## ACTIVITY:
Quote the passage of the forum thread below on using 4wd on gravel roads, between "Reply By: Member" and "rather than 2wd.", inclusive.
Start of TEXT BLOCK
Monday, Apr 21, 2008 at 23:04
Tony in dry conditions I wouldn't bother using 4wd on that road unless I was driving particularly fast or if it were wet which would then give a noticeable improvement in handling. On a vehicle with free wheeling hubs out, an improvement of 1 or 2 mpg could be expected but on a constant 4wd there would be no noticeable difference in economy.
Cheers Craig.....................
AnswerID: 299744

Reply By: Member - Phil G (SA) - Monday, Apr 21, 2008 at 23:52

Monday, Apr 21, 2008 at 23:52
I often do on gravel roads, but don't on clay. I don't think it affects fuel consumption.

Theres a school of thought that says a lot of rollovers on gravel roads may have been avoided if the vehicles were in 4wd rather than 2wd.

And if you choose 2wd, do you lock or unlock the hubs? I like to keep the bearings turning over on corrugated roads, so I lock the hubs.
AnswerID: 299753

Reply By: TBudge - Tuesday, Apr 22, 2008 at 00:15

Tuesday, Apr 22, 2008 at 00:15
Thanks for all the comments, thought and opinions. It seems there's no easy answer as some say do and others say don't.

Does anyone know roughly how much extra fuel (diesel) you use running 4wd high range at speeds of between 40 and 80km/hr (which is the speed I expect we'll mostly be travelling at on the Gibb River Rd)? Note: my cruiser obviously ISN'T constant 4wd (or all wheel drive - whatever you want to call it). I know from my experience the car certainly 'feels' nicer on gravel in 4wd so if as long as it's not going to chew up heaps more fuel I'll probably run it in 4wd.

Thanks and again and keep your advice, thoughts coming.

cheers Tony
AnswerID: 299757

Follow Up By: On Patrol (East Coast) - Tuesday, Apr 22, 2008 at 08:28

Tuesday, Apr 22, 2008 at 08:28
You have answered your own question mate.
End of TEXT BLOCK
Start of RECORDS SHOWN
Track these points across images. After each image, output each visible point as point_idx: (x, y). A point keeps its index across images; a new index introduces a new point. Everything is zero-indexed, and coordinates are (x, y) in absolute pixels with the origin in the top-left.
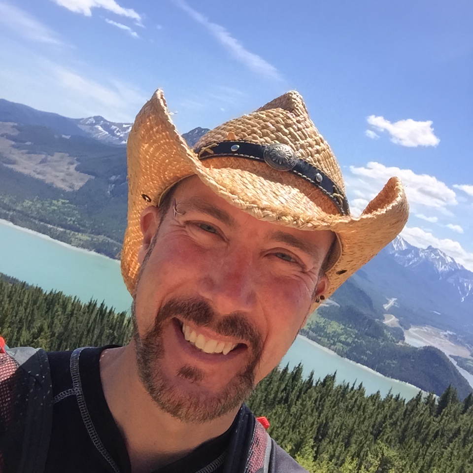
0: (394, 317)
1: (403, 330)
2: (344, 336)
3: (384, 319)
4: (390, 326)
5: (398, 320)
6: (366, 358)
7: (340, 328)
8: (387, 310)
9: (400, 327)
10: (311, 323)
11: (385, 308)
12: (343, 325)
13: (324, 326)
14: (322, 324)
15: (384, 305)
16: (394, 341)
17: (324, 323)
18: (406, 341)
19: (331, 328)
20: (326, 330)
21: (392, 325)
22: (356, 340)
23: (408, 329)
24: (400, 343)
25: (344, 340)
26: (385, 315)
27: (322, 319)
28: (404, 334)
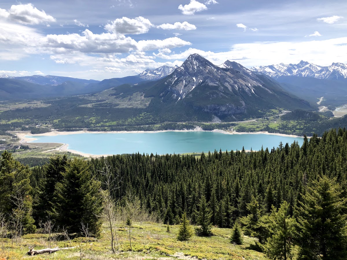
0: (324, 107)
1: (331, 111)
2: (298, 126)
3: (319, 109)
4: (323, 112)
5: (327, 107)
7: (295, 122)
8: (320, 104)
9: (329, 110)
10: (279, 125)
11: (318, 104)
12: (296, 120)
16: (327, 119)
17: (286, 123)
18: (335, 117)
19: (290, 124)
20: (288, 126)
21: (324, 111)
22: (306, 125)
23: (334, 110)
24: (331, 119)
25: (299, 128)
26: (319, 107)
27: (284, 121)
28: (333, 113)
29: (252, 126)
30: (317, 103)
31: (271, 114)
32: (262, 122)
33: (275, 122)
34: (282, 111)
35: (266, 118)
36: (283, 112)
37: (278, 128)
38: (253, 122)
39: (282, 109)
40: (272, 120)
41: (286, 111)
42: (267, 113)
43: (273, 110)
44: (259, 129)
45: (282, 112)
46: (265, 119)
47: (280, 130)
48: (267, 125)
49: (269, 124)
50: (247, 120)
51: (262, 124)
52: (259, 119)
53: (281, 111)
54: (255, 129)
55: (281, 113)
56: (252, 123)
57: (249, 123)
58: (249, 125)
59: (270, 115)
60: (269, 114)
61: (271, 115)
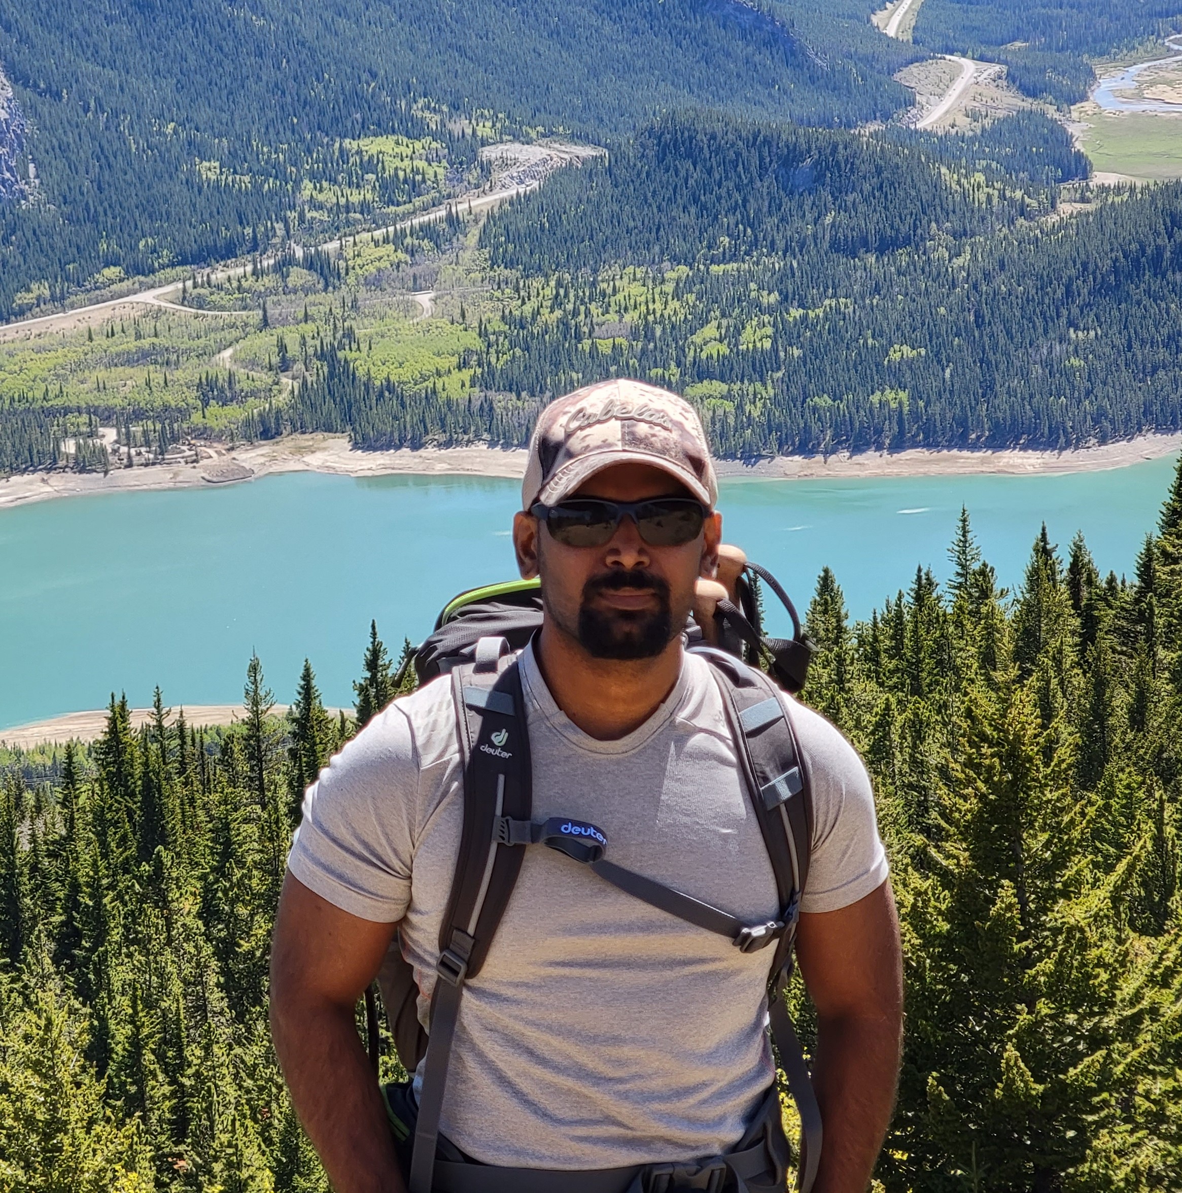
0: (969, 66)
1: (1051, 112)
2: (710, 331)
3: (911, 103)
4: (964, 124)
5: (995, 69)
6: (903, 395)
7: (669, 288)
8: (908, 37)
9: (1028, 104)
10: (478, 344)
11: (891, 32)
12: (676, 260)
13: (563, 323)
14: (551, 317)
15: (875, 19)
16: (1023, 211)
17: (557, 302)
18: (1099, 178)
19: (612, 317)
20: (586, 344)
21: (974, 116)
22: (796, 313)
23: (1083, 98)
24: (1066, 209)
25: (724, 349)
26: (911, 76)
27: (536, 283)
28: (1067, 141)
29: (139, 374)
30: (877, 19)
31: (355, 197)
32: (256, 316)
33: (424, 299)
34: (488, 153)
35: (310, 264)
36: (505, 164)
37: (466, 374)
38: (147, 326)
39: (485, 130)
40: (375, 283)
41: (533, 153)
42: (308, 188)
43: (372, 146)
44: (235, 413)
45: (486, 169)
46: (298, 276)
47: (502, 401)
48: (327, 355)
49: (349, 334)
50: (59, 301)
51: (264, 343)
52: (219, 276)
53: (474, 157)
54: (183, 413)
55: (473, 175)
56: (132, 345)
57: (100, 341)
58: (101, 374)
59: (348, 208)
60: (328, 196)
61: (364, 207)
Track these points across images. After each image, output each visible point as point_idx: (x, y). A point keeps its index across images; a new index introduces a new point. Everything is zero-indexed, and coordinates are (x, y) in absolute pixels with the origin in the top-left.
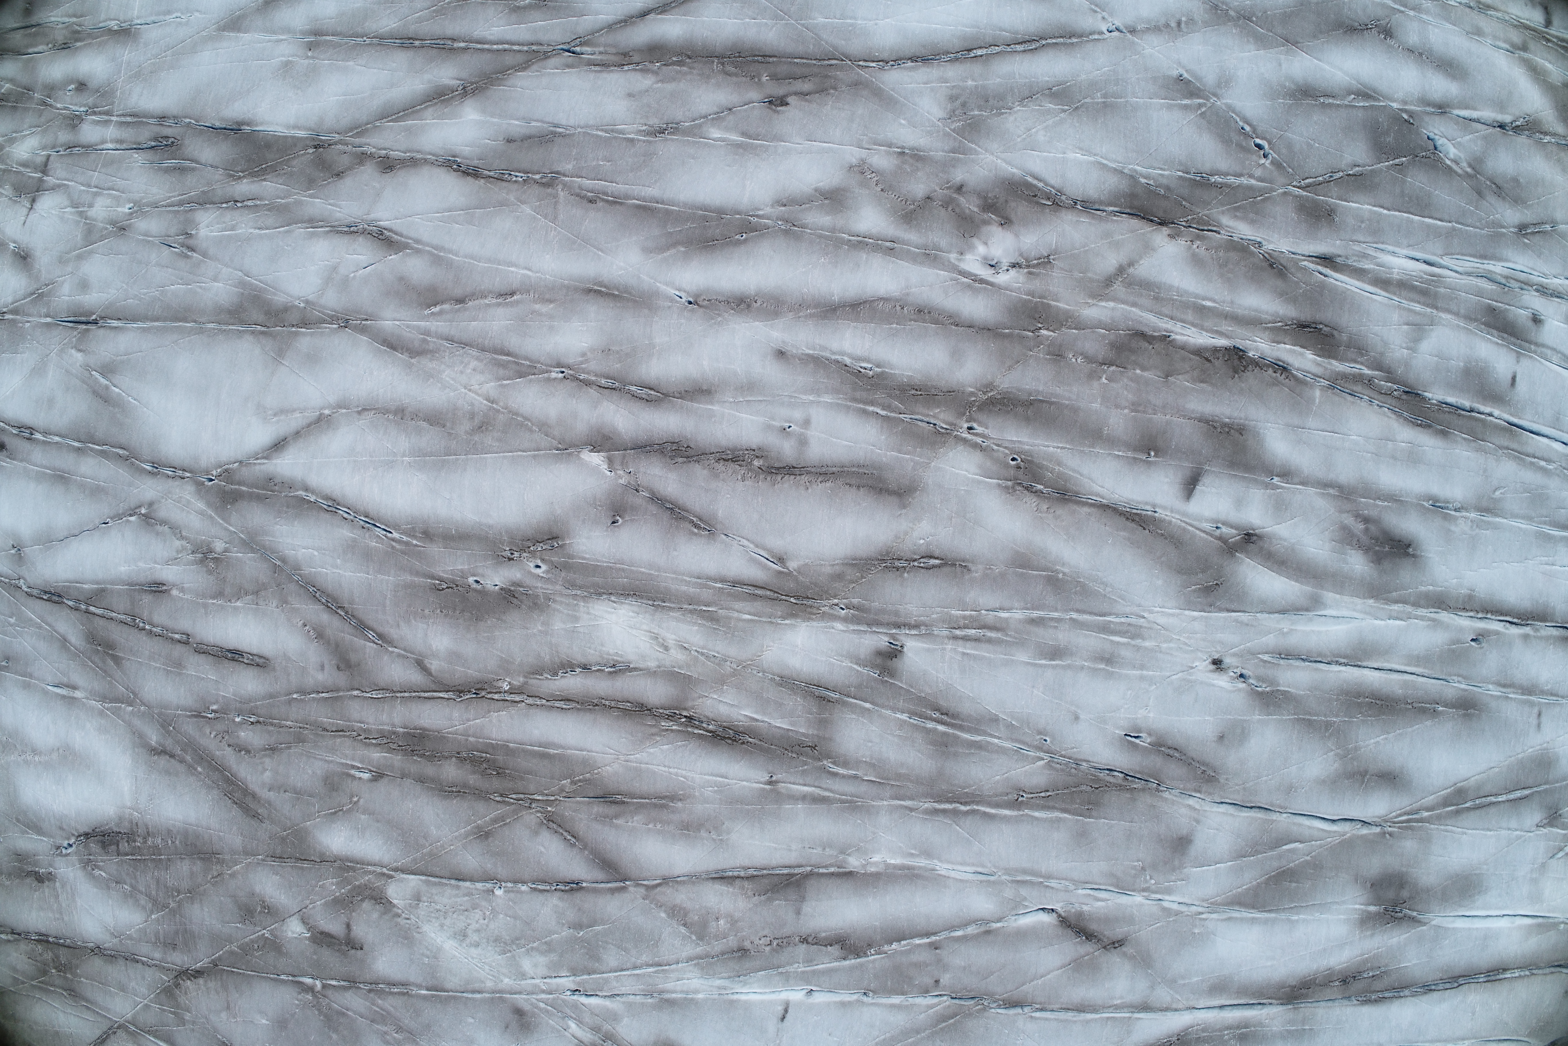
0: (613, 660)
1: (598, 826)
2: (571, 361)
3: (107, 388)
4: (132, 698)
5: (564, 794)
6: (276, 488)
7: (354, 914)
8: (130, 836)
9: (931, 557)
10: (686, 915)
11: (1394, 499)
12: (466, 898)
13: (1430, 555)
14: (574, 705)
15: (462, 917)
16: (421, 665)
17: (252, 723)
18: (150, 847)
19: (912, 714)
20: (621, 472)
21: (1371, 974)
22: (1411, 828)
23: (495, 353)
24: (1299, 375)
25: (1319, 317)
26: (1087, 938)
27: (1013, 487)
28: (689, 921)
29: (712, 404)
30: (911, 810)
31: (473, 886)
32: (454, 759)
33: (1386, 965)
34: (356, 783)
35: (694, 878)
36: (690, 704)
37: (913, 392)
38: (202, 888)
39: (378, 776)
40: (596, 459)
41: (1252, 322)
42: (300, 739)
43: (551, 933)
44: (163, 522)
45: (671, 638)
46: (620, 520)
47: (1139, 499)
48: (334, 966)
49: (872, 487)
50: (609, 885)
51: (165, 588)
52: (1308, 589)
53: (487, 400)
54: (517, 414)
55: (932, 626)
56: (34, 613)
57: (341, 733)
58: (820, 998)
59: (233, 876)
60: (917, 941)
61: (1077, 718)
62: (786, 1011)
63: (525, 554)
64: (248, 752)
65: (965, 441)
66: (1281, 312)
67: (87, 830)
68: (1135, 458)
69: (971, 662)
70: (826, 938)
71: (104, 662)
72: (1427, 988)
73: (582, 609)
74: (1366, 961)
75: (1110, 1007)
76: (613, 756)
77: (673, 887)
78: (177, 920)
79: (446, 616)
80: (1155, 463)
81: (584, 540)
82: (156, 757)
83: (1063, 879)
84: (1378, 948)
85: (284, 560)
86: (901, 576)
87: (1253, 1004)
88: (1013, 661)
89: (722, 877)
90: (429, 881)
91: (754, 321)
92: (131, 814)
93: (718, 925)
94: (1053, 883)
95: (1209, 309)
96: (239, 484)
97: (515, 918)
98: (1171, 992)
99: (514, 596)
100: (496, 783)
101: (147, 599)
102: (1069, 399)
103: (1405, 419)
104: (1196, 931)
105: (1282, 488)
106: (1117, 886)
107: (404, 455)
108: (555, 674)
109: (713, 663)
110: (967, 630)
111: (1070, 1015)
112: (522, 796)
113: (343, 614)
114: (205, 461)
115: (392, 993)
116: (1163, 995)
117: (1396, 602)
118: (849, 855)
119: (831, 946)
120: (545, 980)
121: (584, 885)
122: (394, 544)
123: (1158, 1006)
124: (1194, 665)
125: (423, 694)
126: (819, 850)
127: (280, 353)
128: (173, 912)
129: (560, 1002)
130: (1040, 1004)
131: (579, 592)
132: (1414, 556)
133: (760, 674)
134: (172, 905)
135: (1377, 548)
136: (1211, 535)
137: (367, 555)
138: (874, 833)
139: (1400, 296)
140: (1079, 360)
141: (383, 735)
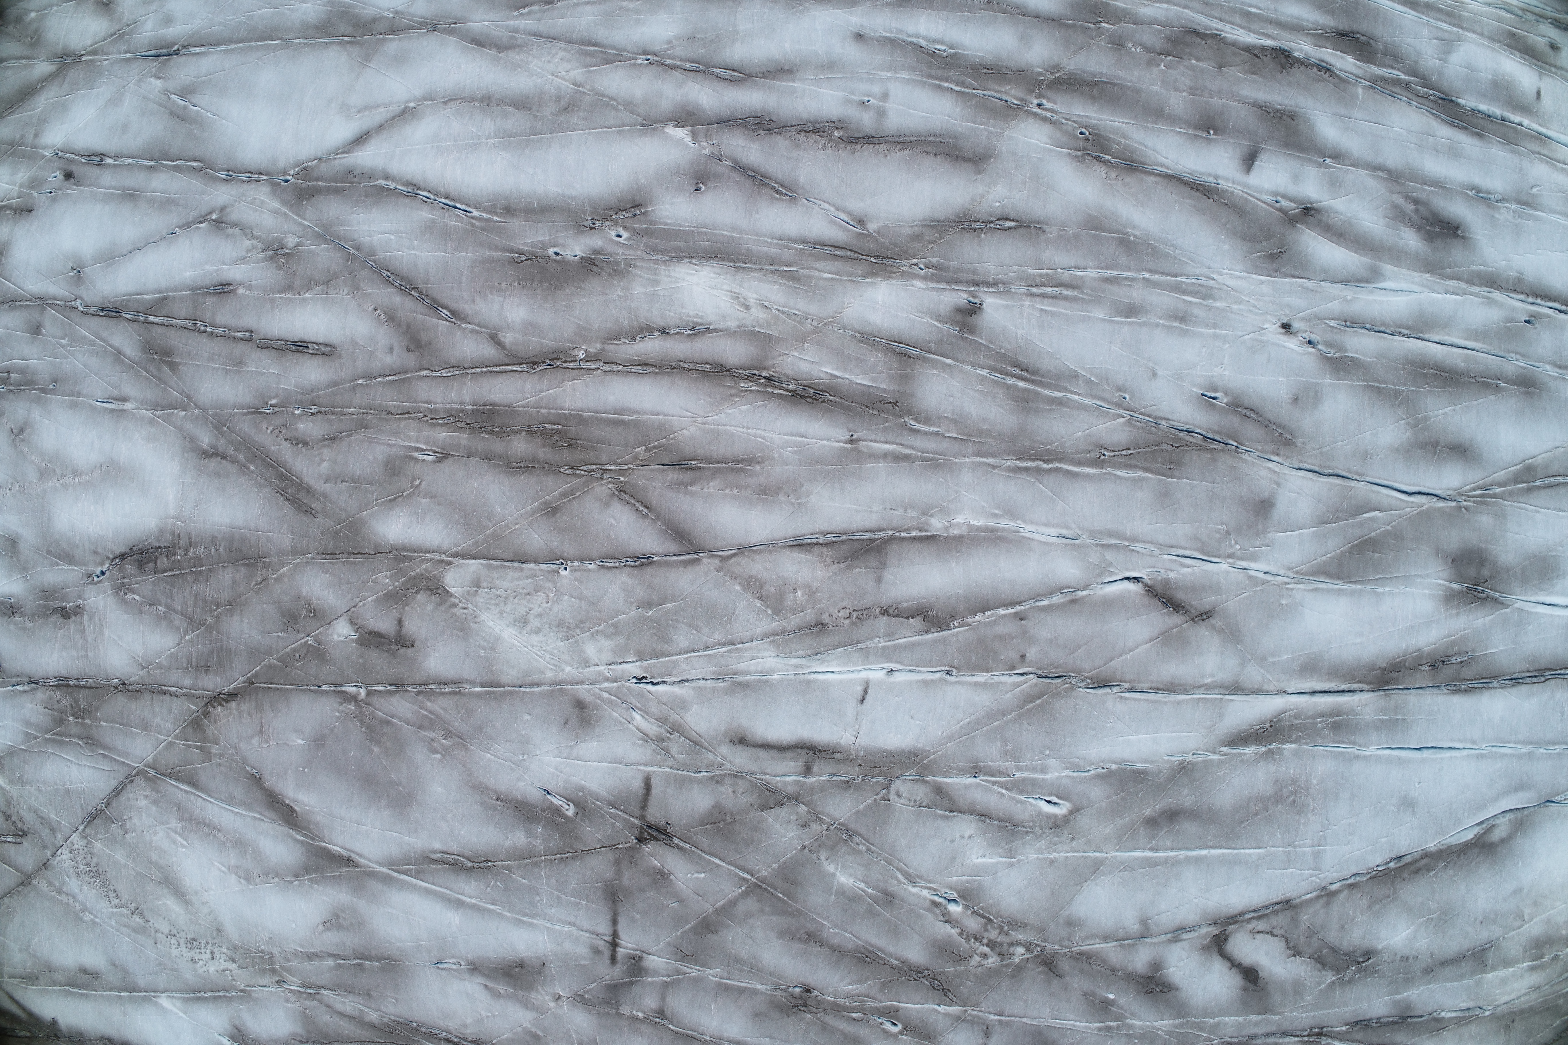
0: (693, 322)
1: (671, 494)
2: (657, 48)
3: (185, 107)
4: (187, 402)
5: (638, 462)
6: (356, 179)
7: (407, 608)
8: (170, 550)
9: (1007, 219)
10: (761, 587)
11: (1439, 184)
12: (530, 580)
13: (1479, 237)
14: (652, 369)
15: (523, 602)
16: (495, 339)
17: (313, 414)
18: (190, 558)
19: (993, 369)
20: (705, 144)
21: (1459, 660)
22: (1485, 503)
23: (583, 45)
24: (1342, 74)
25: (1356, 27)
26: (1174, 609)
27: (1082, 157)
28: (765, 593)
29: (794, 81)
30: (994, 467)
31: (537, 567)
32: (524, 433)
33: (1473, 651)
34: (418, 465)
35: (770, 546)
36: (770, 363)
37: (985, 71)
38: (243, 598)
39: (443, 456)
40: (681, 133)
41: (1295, 28)
42: (362, 425)
43: (618, 613)
44: (234, 225)
45: (752, 298)
46: (703, 188)
47: (1202, 170)
48: (382, 668)
49: (948, 155)
50: (682, 558)
51: (231, 288)
52: (1367, 260)
53: (573, 84)
54: (603, 95)
55: (1010, 283)
56: (88, 330)
57: (406, 416)
58: (899, 677)
59: (278, 580)
60: (1002, 612)
61: (1155, 374)
62: (866, 691)
63: (607, 223)
64: (306, 444)
65: (1035, 115)
66: (1321, 21)
67: (123, 549)
68: (1195, 135)
69: (1049, 319)
70: (907, 609)
71: (159, 370)
72: (1516, 681)
73: (662, 272)
74: (1453, 643)
75: (1200, 687)
76: (690, 419)
77: (749, 556)
78: (214, 637)
79: (523, 287)
80: (1215, 140)
81: (667, 206)
82: (206, 460)
83: (1148, 542)
84: (1464, 630)
85: (358, 248)
86: (979, 236)
87: (1343, 691)
88: (1090, 317)
89: (800, 544)
90: (491, 565)
91: (834, 8)
92: (175, 524)
93: (795, 597)
94: (1138, 547)
95: (1255, 14)
96: (317, 179)
97: (580, 598)
98: (1262, 671)
99: (594, 264)
100: (567, 455)
101: (211, 301)
102: (1131, 81)
103: (1443, 120)
104: (1284, 602)
105: (1335, 167)
106: (1202, 552)
107: (489, 137)
108: (633, 339)
109: (795, 321)
110: (1044, 288)
111: (1160, 697)
112: (593, 467)
113: (416, 294)
114: (281, 164)
115: (442, 694)
116: (1254, 675)
117: (1451, 278)
118: (931, 516)
119: (913, 618)
120: (610, 667)
121: (656, 559)
122: (474, 221)
123: (1249, 686)
124: (1265, 327)
125: (495, 369)
126: (900, 512)
127: (367, 58)
128: (210, 629)
129: (625, 690)
130: (1130, 682)
131: (660, 257)
132: (1463, 237)
133: (841, 331)
134: (210, 620)
135: (1428, 228)
136: (1272, 207)
137: (446, 234)
138: (957, 492)
139: (1427, 15)
140: (1138, 50)
141: (450, 414)
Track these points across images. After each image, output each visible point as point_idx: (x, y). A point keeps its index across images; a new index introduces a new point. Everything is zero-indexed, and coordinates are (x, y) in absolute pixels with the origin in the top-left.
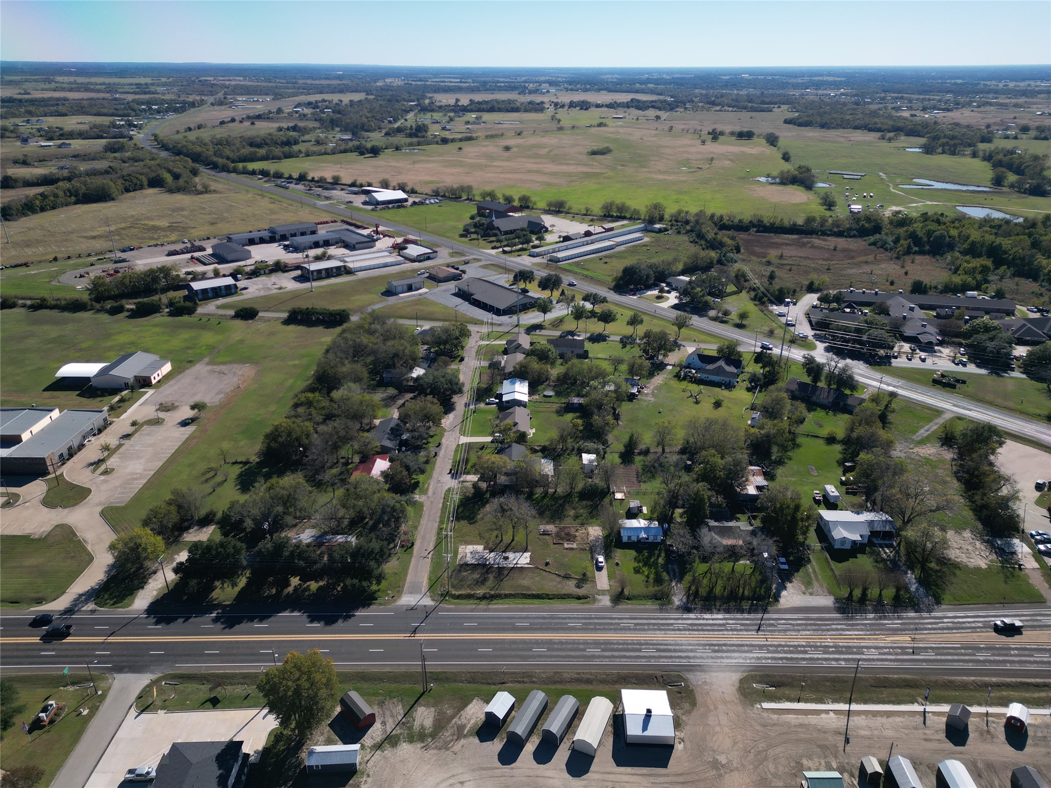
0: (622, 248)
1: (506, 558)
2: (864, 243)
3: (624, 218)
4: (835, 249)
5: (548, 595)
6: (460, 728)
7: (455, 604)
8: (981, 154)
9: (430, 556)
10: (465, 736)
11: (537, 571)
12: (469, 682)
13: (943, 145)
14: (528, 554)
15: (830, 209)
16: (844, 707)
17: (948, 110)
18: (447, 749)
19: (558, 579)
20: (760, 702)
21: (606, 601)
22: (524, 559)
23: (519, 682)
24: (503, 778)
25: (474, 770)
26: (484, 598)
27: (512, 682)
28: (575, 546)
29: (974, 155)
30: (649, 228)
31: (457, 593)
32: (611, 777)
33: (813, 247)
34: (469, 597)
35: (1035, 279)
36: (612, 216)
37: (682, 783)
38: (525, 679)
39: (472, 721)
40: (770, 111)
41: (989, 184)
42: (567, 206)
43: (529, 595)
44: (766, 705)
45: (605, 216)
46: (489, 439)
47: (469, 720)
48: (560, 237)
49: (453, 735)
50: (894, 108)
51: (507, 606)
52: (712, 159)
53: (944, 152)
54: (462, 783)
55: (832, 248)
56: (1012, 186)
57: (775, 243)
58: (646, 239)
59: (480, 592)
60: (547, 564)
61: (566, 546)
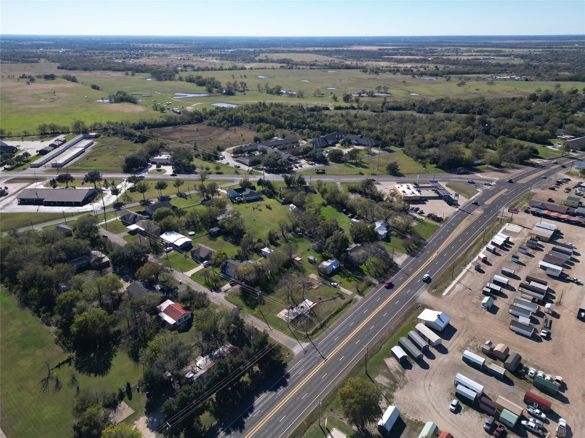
End of RECORDS SHOWN
## TASK RESULT:
Reply By: Member - Phil G (SA) - Monday, Apr 21, 2008 at 23:52

Monday, Apr 21, 2008 at 23:52
I often do on gravel roads, but don't on clay. I don't think it affects fuel consumption.

Theres a school of thought that says a lot of rollovers on gravel roads may have been avoided if the vehicles were in 4wd rather than 2wd.